Below are the records. Retype exactly the lines between the lines holding "Note that for" and "If this setting", inclusive.

■ ■ ■ ■ ■ ■ ■

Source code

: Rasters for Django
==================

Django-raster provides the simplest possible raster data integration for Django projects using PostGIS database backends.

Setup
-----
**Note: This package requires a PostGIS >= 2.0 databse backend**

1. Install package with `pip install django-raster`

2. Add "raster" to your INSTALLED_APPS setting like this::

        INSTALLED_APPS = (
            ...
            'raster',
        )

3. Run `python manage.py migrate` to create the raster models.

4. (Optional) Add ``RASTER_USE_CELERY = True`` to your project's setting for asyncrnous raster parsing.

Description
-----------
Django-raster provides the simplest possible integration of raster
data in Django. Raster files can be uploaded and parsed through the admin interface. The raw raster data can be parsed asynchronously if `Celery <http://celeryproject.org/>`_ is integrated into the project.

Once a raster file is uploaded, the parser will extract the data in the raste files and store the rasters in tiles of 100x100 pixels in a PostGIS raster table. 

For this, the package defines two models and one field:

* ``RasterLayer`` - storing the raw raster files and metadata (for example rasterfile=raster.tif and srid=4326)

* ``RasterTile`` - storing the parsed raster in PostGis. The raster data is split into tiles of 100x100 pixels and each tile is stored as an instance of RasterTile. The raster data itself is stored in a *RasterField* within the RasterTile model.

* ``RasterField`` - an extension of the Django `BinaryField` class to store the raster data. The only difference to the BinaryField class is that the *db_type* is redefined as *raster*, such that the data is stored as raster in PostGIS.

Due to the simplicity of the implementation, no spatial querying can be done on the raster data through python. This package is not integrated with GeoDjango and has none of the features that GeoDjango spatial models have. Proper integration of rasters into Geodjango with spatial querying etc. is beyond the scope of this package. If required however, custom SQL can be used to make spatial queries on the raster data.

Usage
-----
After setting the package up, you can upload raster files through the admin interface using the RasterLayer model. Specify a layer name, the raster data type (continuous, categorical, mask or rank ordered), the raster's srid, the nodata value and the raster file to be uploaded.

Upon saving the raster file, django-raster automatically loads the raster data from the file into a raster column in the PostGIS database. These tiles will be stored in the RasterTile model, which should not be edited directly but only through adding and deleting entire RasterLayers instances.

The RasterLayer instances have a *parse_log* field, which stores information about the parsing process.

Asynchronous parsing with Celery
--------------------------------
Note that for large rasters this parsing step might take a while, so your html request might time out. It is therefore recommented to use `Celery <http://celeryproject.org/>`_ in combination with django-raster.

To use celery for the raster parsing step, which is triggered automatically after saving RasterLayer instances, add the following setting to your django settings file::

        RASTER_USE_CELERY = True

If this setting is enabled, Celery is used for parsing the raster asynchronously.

■ ■ ■ ■ ■ ■ ■

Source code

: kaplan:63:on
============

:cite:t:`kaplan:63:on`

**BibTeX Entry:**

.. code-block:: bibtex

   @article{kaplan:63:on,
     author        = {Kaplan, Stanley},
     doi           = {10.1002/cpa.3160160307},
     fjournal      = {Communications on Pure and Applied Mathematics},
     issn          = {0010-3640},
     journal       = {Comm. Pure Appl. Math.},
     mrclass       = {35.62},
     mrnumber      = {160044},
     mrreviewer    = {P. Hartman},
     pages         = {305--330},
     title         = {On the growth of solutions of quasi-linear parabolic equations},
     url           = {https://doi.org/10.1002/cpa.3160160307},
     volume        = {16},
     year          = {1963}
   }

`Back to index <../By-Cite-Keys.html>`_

■ ■ ■ ■ ■ ■ ■

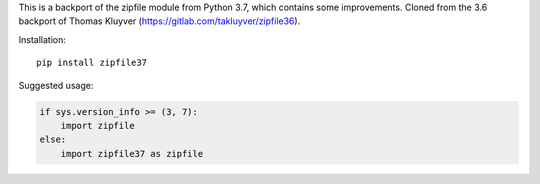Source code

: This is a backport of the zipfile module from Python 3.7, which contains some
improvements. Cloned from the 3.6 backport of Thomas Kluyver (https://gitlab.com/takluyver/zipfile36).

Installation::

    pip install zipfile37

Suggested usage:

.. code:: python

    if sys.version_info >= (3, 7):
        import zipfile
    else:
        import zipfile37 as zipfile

■ ■ ■ ■ ■ ■ ■

*Solution to this exercise*:
Note that for large rasters this parsing step might take a while, so your html request might time out. It is therefore recommented to use `Celery <http://celeryproject.org/>`_ in combination with django-raster.

To use celery for the raster parsing step, which is triggered automatically after saving RasterLayer instances, add the following setting to your django settings file::

        RASTER_USE_CELERY = True

If this setting is enabled, Celery is used for parsing the raster asynchronously.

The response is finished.